Теперь голос корелянки был громким, гудящим и таким нечеловечески властным, что Соломония чувствовала, что перед этой силой, перед этими словами не устоять ничему – все будет так, как глаголется.
– Думал бы о ней, не задумал, спал бы, не заспал, ел бы, не заел, пил бы, не запил, и не боялся бы ничего, чтоб она казалась ему милее свету белого, милее солнца пресветлого, милее луны прекрасная и даже милее сну своего по всякое время: на молоду под полн, на перекрое и на исходе месяца. Сие слово есть утверждение и укрепление, им же утверждается, и укрепляется, и замыкается. Аще ж кто от человек, кроме меня, покусится отмыкать страх сей, то буди яко червь в свище ореховом. И ничем, ни аером, ни воздухом, ни бурею, ни водою, дело сие не отмыкается!
"Не отмыкается! Не отмыкается!" – несколько раз повторила про себя и Соломония, все больше веря, что теперь-то уж наверняка увидит его.
Однако не успела корелянка уйти, как принесли известие, что у ворот ее схватили и увели на великокняжескую половину, а позже узналось, что с ней говорил сам Шигона и дьяк Василий Третьяк Долматов, тоже из самых важнейших.
* * *
Весь следующий день Василия не было, сказывали, что провел его в Новом Девичьем монастыре под Воробьевом, на освещении которого они присутствовали вместе всего лишь в минувшем июле.
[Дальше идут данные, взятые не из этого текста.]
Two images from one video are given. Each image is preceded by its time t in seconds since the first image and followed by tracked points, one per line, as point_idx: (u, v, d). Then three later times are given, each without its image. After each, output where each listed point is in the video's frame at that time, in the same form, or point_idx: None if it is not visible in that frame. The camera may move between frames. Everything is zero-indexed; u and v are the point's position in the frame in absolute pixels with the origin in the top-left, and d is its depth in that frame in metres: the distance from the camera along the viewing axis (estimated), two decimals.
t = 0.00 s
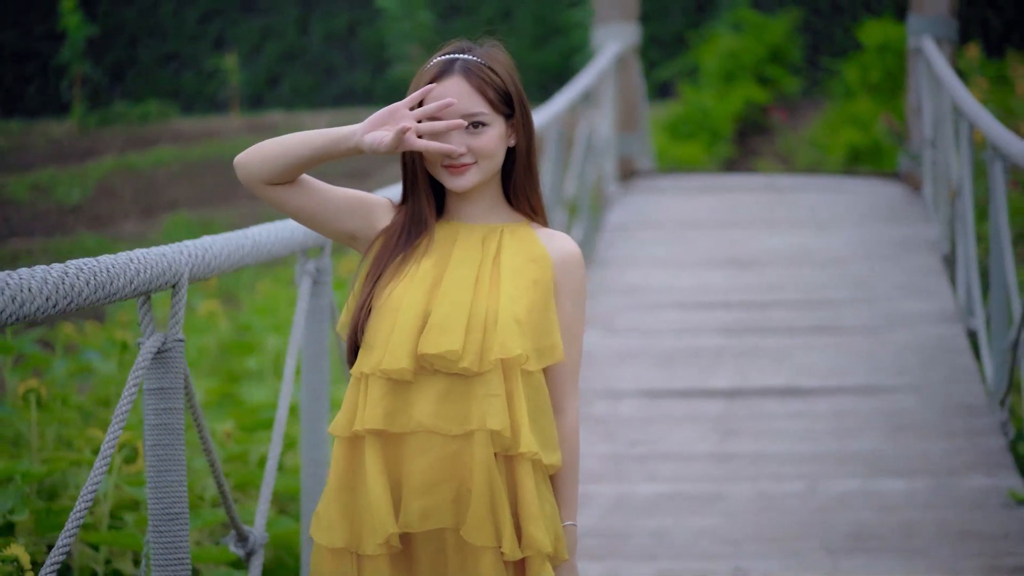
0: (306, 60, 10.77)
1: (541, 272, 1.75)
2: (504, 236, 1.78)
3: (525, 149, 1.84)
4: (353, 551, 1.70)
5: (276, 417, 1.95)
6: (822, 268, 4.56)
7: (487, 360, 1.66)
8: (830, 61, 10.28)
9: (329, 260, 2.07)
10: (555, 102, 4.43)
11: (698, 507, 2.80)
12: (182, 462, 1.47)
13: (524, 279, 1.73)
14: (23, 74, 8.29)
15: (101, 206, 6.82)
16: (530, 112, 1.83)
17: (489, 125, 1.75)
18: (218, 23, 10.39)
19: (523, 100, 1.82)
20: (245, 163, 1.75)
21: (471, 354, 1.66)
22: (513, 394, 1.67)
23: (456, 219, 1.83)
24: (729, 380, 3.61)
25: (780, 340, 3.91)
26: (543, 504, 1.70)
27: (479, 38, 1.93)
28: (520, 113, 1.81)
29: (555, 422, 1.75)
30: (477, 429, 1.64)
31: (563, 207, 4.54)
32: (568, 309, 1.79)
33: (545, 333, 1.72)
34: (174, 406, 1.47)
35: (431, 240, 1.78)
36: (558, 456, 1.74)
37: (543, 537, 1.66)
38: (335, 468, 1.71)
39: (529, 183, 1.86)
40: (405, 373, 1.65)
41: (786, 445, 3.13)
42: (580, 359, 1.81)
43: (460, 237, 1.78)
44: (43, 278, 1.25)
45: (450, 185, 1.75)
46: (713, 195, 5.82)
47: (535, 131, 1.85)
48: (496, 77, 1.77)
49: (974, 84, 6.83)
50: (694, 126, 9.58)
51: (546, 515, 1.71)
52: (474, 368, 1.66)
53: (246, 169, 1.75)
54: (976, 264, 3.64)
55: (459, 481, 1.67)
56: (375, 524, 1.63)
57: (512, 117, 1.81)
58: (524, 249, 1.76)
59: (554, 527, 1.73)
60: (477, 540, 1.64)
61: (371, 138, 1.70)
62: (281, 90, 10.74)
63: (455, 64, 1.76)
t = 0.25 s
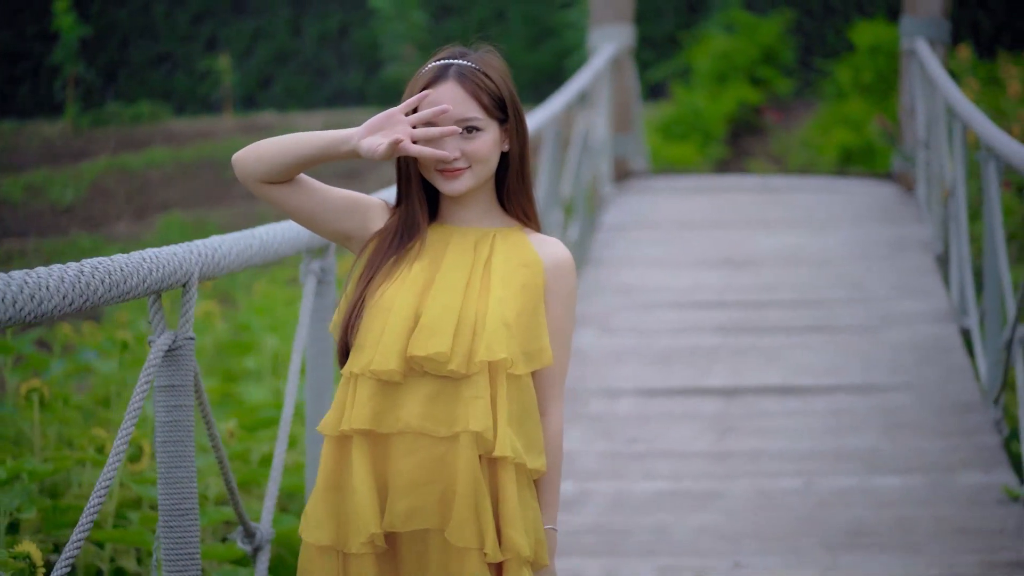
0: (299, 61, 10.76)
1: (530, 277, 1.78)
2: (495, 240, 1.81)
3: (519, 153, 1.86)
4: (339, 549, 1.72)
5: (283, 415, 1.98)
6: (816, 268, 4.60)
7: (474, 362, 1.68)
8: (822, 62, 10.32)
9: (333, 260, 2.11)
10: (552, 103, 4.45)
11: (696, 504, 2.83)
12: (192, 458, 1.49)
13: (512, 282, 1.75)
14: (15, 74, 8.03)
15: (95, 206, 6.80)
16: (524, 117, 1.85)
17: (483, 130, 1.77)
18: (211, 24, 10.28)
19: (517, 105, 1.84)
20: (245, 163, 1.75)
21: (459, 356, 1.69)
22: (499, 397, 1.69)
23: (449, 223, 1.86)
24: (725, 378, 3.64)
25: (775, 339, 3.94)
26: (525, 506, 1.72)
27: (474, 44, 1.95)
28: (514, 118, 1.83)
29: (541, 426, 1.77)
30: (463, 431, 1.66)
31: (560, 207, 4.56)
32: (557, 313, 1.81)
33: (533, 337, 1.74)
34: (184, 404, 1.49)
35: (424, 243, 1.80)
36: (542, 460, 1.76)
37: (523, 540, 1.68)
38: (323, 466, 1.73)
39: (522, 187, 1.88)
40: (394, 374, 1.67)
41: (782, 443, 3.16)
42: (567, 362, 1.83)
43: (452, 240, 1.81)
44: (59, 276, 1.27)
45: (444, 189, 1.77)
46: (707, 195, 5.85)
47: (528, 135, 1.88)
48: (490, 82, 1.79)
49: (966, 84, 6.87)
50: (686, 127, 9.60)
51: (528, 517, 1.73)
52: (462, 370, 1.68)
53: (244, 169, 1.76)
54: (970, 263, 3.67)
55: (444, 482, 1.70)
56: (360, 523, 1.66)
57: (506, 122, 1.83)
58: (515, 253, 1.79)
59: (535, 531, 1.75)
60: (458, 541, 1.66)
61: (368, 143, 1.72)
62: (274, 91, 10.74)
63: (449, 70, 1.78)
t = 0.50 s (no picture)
0: (292, 61, 10.80)
1: (524, 280, 1.78)
2: (489, 244, 1.81)
3: (513, 158, 1.87)
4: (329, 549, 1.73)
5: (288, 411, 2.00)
6: (810, 267, 4.62)
7: (466, 366, 1.69)
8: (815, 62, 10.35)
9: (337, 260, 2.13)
10: (548, 104, 4.47)
11: (694, 502, 2.85)
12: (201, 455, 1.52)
13: (504, 286, 1.76)
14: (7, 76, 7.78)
15: (89, 206, 6.79)
16: (518, 121, 1.86)
17: (477, 135, 1.78)
18: (205, 24, 10.20)
19: (511, 110, 1.84)
20: (242, 164, 1.76)
21: (452, 359, 1.69)
22: (490, 400, 1.70)
23: (442, 226, 1.86)
24: (721, 377, 3.67)
25: (771, 338, 3.96)
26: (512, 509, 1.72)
27: (467, 50, 1.96)
28: (508, 123, 1.83)
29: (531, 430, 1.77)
30: (452, 433, 1.67)
31: (555, 207, 4.58)
32: (549, 316, 1.82)
33: (526, 341, 1.75)
34: (192, 403, 1.51)
35: (417, 246, 1.81)
36: (531, 464, 1.76)
37: (503, 542, 1.68)
38: (315, 467, 1.74)
39: (515, 192, 1.89)
40: (387, 377, 1.68)
41: (778, 441, 3.18)
42: (559, 365, 1.84)
43: (446, 243, 1.82)
44: (73, 276, 1.29)
45: (437, 193, 1.78)
46: (701, 195, 5.88)
47: (522, 140, 1.88)
48: (484, 87, 1.79)
49: (959, 85, 6.90)
50: (680, 127, 9.61)
51: (514, 520, 1.73)
52: (454, 373, 1.69)
53: (242, 169, 1.76)
54: (964, 263, 3.70)
55: (433, 484, 1.70)
56: (348, 523, 1.66)
57: (500, 127, 1.83)
58: (509, 257, 1.80)
59: (520, 535, 1.75)
60: (445, 542, 1.66)
61: (366, 149, 1.72)
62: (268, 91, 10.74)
63: (444, 75, 1.78)
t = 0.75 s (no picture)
0: (286, 62, 10.72)
1: (519, 281, 1.79)
2: (485, 245, 1.82)
3: (508, 160, 1.88)
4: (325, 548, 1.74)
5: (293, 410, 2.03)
6: (805, 268, 4.65)
7: (463, 366, 1.70)
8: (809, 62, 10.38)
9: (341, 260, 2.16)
10: (546, 105, 4.50)
11: (693, 500, 2.88)
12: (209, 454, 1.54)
13: (500, 287, 1.77)
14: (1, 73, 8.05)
15: (83, 208, 6.80)
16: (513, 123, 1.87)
17: (472, 139, 1.79)
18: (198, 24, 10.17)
19: (505, 111, 1.85)
20: (241, 166, 1.78)
21: (449, 359, 1.70)
22: (486, 400, 1.71)
23: (437, 227, 1.88)
24: (718, 377, 3.69)
25: (769, 337, 3.99)
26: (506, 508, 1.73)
27: (462, 51, 1.96)
28: (503, 125, 1.84)
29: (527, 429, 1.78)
30: (447, 431, 1.68)
31: (553, 207, 4.60)
32: (545, 315, 1.82)
33: (522, 341, 1.76)
34: (201, 401, 1.54)
35: (413, 246, 1.82)
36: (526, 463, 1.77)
37: (495, 540, 1.69)
38: (313, 467, 1.75)
39: (510, 193, 1.90)
40: (385, 377, 1.69)
41: (775, 440, 3.20)
42: (554, 364, 1.84)
43: (443, 244, 1.83)
44: (87, 277, 1.31)
45: (435, 196, 1.79)
46: (697, 195, 5.91)
47: (516, 141, 1.89)
48: (478, 91, 1.80)
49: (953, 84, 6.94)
50: (673, 127, 9.64)
51: (507, 519, 1.74)
52: (451, 373, 1.70)
53: (240, 171, 1.78)
54: (959, 263, 3.72)
55: (429, 482, 1.71)
56: (338, 520, 1.67)
57: (495, 130, 1.84)
58: (506, 258, 1.80)
59: (513, 534, 1.75)
60: (439, 540, 1.67)
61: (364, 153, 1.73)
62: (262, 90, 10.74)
63: (439, 79, 1.78)
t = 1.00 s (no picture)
0: (283, 62, 10.70)
1: (518, 279, 1.80)
2: (484, 244, 1.83)
3: (505, 160, 1.88)
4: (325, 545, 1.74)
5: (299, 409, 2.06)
6: (803, 267, 4.67)
7: (463, 364, 1.71)
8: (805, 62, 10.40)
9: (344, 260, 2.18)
10: (546, 105, 4.52)
11: (693, 498, 2.90)
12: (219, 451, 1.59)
13: (499, 284, 1.78)
14: None
15: (80, 207, 6.80)
16: (510, 123, 1.86)
17: (470, 140, 1.79)
18: (195, 25, 10.09)
19: (502, 111, 1.85)
20: (240, 165, 1.78)
21: (449, 358, 1.71)
22: (486, 397, 1.71)
23: (436, 226, 1.88)
24: (717, 376, 3.71)
25: (766, 337, 4.01)
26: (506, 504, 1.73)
27: (458, 51, 1.96)
28: (500, 125, 1.84)
29: (526, 426, 1.79)
30: (447, 429, 1.68)
31: (552, 207, 4.62)
32: (543, 314, 1.83)
33: (521, 339, 1.77)
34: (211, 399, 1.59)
35: (412, 246, 1.82)
36: (526, 460, 1.77)
37: (497, 537, 1.70)
38: (312, 465, 1.76)
39: (507, 193, 1.90)
40: (385, 376, 1.70)
41: (774, 438, 3.23)
42: (553, 362, 1.85)
43: (442, 243, 1.83)
44: (101, 277, 1.33)
45: (432, 197, 1.79)
46: (694, 195, 5.94)
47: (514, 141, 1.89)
48: (476, 91, 1.80)
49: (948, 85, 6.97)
50: (671, 127, 9.61)
51: (508, 515, 1.74)
52: (451, 371, 1.71)
53: (239, 170, 1.79)
54: (955, 263, 3.75)
55: (428, 480, 1.71)
56: (339, 517, 1.68)
57: (493, 129, 1.84)
58: (504, 257, 1.81)
59: (514, 531, 1.76)
60: (439, 537, 1.67)
61: (365, 156, 1.73)
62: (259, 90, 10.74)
63: (436, 81, 1.78)
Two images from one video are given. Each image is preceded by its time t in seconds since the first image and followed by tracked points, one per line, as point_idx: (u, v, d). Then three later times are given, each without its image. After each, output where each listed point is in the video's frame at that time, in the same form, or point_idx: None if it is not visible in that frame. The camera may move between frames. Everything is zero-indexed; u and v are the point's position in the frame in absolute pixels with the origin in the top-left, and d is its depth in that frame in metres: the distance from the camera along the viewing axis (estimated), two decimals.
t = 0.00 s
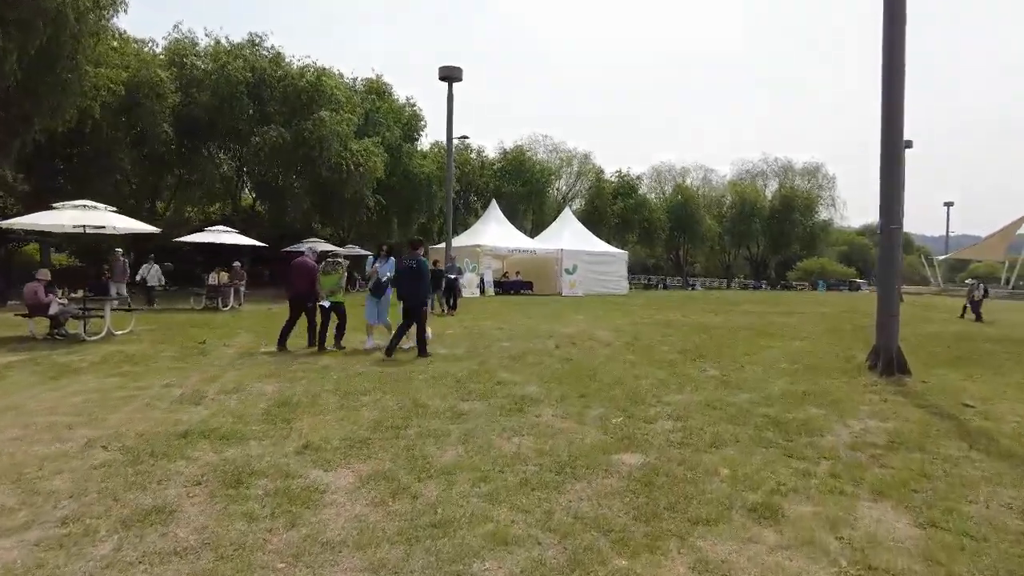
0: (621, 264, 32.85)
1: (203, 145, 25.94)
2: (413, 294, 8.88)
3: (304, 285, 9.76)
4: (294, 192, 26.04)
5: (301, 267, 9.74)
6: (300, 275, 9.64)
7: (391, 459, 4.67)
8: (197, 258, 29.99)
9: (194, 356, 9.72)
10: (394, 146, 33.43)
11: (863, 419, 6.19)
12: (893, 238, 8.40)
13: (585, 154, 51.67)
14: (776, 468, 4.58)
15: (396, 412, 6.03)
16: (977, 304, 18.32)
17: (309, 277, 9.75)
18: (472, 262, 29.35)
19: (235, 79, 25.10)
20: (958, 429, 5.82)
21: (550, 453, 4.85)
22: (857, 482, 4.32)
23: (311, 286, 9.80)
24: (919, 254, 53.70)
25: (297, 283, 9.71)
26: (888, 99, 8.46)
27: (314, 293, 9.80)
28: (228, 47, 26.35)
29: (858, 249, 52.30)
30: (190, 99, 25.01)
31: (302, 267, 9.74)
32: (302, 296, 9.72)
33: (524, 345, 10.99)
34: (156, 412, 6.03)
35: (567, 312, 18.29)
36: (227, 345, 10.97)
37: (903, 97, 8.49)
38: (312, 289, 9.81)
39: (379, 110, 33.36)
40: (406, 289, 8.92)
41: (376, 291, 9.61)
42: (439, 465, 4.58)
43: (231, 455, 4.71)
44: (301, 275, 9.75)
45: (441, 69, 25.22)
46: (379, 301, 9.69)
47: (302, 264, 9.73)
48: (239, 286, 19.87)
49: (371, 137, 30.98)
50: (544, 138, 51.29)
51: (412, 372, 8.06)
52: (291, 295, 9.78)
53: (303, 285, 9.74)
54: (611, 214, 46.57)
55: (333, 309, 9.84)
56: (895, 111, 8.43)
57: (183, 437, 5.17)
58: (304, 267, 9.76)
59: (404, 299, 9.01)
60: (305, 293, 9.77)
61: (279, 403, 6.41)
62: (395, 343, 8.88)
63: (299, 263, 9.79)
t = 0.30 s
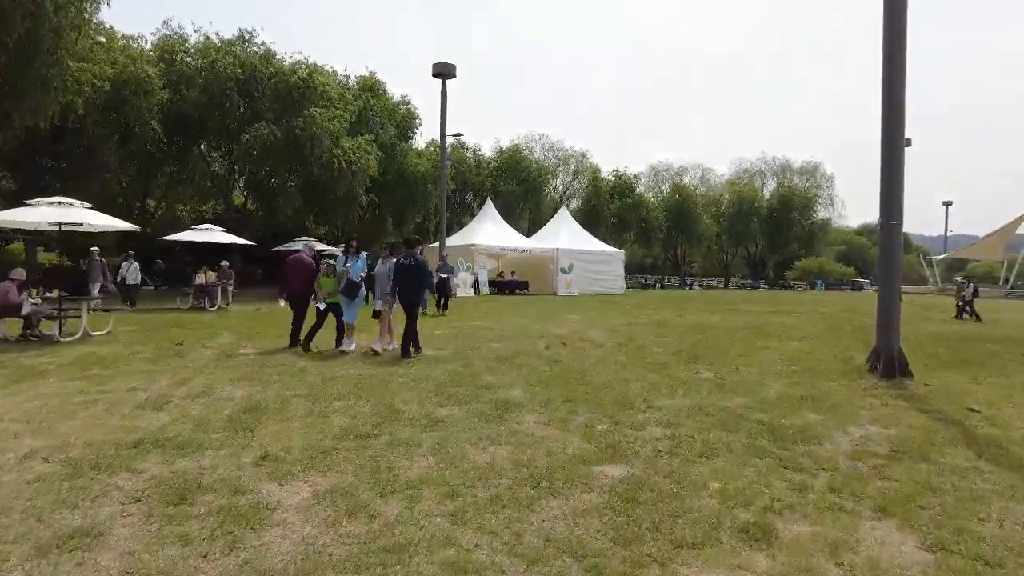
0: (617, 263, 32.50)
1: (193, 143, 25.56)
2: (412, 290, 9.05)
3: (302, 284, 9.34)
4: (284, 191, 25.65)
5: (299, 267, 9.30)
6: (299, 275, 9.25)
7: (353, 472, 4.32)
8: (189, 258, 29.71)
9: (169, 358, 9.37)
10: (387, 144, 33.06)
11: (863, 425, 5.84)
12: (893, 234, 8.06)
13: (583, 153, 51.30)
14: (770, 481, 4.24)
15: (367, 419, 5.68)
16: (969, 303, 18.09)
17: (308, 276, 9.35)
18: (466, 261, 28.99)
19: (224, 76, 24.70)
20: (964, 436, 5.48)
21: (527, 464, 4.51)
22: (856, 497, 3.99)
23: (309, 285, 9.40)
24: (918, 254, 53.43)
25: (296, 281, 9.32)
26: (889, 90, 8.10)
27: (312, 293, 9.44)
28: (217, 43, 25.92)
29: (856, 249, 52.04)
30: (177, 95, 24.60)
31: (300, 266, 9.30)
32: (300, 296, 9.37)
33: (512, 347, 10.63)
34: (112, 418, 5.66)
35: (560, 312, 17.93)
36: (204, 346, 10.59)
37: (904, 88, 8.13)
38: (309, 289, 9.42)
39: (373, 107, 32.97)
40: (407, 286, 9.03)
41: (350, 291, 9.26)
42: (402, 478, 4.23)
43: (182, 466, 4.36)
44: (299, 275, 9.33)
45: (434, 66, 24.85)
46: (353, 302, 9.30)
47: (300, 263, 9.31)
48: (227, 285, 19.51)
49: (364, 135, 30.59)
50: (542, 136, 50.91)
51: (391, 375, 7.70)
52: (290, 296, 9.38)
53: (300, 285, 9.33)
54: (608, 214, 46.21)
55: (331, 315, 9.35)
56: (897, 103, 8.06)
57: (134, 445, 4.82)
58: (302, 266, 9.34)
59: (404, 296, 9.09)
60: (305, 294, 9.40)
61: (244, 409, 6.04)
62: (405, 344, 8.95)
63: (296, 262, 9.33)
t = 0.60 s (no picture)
0: (617, 264, 32.16)
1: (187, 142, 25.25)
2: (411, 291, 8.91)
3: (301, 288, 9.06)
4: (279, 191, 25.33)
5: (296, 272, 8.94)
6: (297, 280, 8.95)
7: (318, 493, 3.99)
8: (185, 259, 29.48)
9: (148, 362, 9.02)
10: (385, 143, 32.74)
11: (869, 437, 5.49)
12: (900, 234, 7.72)
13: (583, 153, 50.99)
14: (771, 503, 3.89)
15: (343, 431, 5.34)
16: (963, 304, 17.78)
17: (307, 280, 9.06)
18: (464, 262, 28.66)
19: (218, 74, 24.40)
20: (978, 449, 5.12)
21: (508, 483, 4.17)
22: (866, 522, 3.64)
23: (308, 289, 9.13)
24: (921, 254, 53.05)
25: (293, 287, 9.04)
26: (895, 83, 7.75)
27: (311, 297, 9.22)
28: (212, 41, 25.62)
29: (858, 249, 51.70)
30: (170, 94, 24.31)
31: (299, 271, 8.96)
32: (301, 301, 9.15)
33: (504, 351, 10.29)
34: (70, 430, 5.31)
35: (557, 314, 17.59)
36: (185, 350, 10.24)
37: (910, 81, 7.79)
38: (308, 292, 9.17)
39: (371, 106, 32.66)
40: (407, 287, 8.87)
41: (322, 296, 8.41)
42: (372, 498, 3.90)
43: (133, 483, 4.03)
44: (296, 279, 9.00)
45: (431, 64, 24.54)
46: (324, 308, 8.44)
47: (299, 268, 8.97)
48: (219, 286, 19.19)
49: (360, 134, 30.28)
50: (541, 136, 50.62)
51: (375, 381, 7.36)
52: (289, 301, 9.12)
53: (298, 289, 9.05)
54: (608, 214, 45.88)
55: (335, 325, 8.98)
56: (904, 97, 7.71)
57: (86, 460, 4.47)
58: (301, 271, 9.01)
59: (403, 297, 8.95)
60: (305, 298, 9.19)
61: (213, 419, 5.69)
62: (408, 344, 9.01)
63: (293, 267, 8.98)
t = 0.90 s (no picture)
0: (619, 262, 31.72)
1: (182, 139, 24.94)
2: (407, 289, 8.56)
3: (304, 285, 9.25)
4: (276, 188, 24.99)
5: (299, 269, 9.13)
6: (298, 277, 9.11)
7: (276, 510, 3.62)
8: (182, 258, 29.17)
9: (126, 363, 8.67)
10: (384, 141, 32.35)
11: (882, 446, 5.08)
12: (913, 229, 7.33)
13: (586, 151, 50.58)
14: (776, 523, 3.49)
15: (316, 439, 4.97)
16: (962, 304, 17.38)
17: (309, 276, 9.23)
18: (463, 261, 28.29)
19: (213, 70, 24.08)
20: (1001, 460, 4.72)
21: (486, 499, 3.79)
22: (883, 547, 3.25)
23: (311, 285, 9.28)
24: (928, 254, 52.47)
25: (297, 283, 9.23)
26: (908, 71, 7.33)
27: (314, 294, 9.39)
28: (207, 37, 25.29)
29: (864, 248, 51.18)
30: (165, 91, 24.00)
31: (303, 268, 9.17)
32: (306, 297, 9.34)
33: (498, 351, 9.91)
34: (22, 437, 4.94)
35: (557, 314, 17.19)
36: (168, 350, 9.88)
37: (923, 68, 7.38)
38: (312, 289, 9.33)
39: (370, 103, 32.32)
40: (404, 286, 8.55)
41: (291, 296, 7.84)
42: (334, 516, 3.53)
43: (72, 498, 3.67)
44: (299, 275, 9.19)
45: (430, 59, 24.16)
46: (293, 309, 7.91)
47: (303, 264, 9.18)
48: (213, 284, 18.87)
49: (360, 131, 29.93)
50: (543, 134, 50.23)
51: (358, 383, 6.99)
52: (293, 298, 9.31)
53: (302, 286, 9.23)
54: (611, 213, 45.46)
55: (327, 327, 8.66)
56: (918, 84, 7.29)
57: (28, 472, 4.10)
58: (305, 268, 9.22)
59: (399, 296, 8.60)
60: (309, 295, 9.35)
61: (178, 426, 5.32)
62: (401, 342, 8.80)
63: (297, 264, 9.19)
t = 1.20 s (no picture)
0: (619, 263, 31.32)
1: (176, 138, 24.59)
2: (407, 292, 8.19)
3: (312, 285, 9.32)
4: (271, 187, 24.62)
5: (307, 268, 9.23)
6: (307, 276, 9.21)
7: (225, 539, 3.26)
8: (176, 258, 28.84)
9: (101, 368, 8.31)
10: (382, 140, 31.97)
11: (895, 462, 4.72)
12: (924, 228, 6.95)
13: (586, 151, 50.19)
14: (781, 555, 3.13)
15: (284, 453, 4.62)
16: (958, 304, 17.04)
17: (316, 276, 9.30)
18: (461, 262, 27.96)
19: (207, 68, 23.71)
20: None
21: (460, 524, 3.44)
22: None
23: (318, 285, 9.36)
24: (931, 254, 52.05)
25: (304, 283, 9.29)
26: (920, 62, 6.95)
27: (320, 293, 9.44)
28: (202, 34, 24.92)
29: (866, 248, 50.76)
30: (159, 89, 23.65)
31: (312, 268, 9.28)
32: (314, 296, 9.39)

Задумал-то этот монастырь Василий на своих лугах по-над Москвой-рекой еще в честь возвращения Смоленска, но до лета двадцать третьего года дело по разным причинам не двигалось и не двигалось, пока по совету Вассиана он не поставил во главе его деловую и властную старицу Покровского Суздальского монастыря Елену Девочкину. Та привезла с собой восемнадцать монахинь-помощниц, сама надзирала за камнесдателями, сама принимала все материалы, сама считала каждую великокняжескую копейку, и ныне, в июле, на лугах, где прежде паслись великокняжеские кони и заготавливалось сено, уже освятили большую красивую церковь во имя Пречистыя Богородицы Одигитрии и святых апостолов Прохора, Никонора, Тимона и Пармена. И храм во имя Происхождения Честного Креста уже был заложен. И стены, и башни монастырские. А кельи и трапезная построены.
Но, отъезжая туда, государь велел передать князь-иноку Вассиану, чтоб был у него на следующий день после полуденного сна.
И Соломония теперь только и делала, что ждала этого часа. Ходила и ходила в своем покое от двери к окнам и обратно. Попыталась, правда, постоять и поглядеть в эти два окна, но из них была видна лишь часть двора, по которой в белокаменные подклети ходили только редкие служители по хозяйственным нуждам. Интересную же, основную жизнь двора – тех, кто шел от ворот к Красному крыльцу или к его личному и обратно, все, что там вообще происходило, она могла бы видеть совсем близко, через два покоя, из Золотой палаты, которую очень любила, в которой часто бывала, принимала гостей и одна нередко сиживала, читала, стояла у окон; но сейчас, когда все глаза вокруг так напряженно, так соболезнующе, а то и просто полные слез наблюдали буквально за каждым шагом и каждым движением, не могла заставить себя пойти туда – все же мгновенно поймут, что она оттуда выглядывает, как мучается.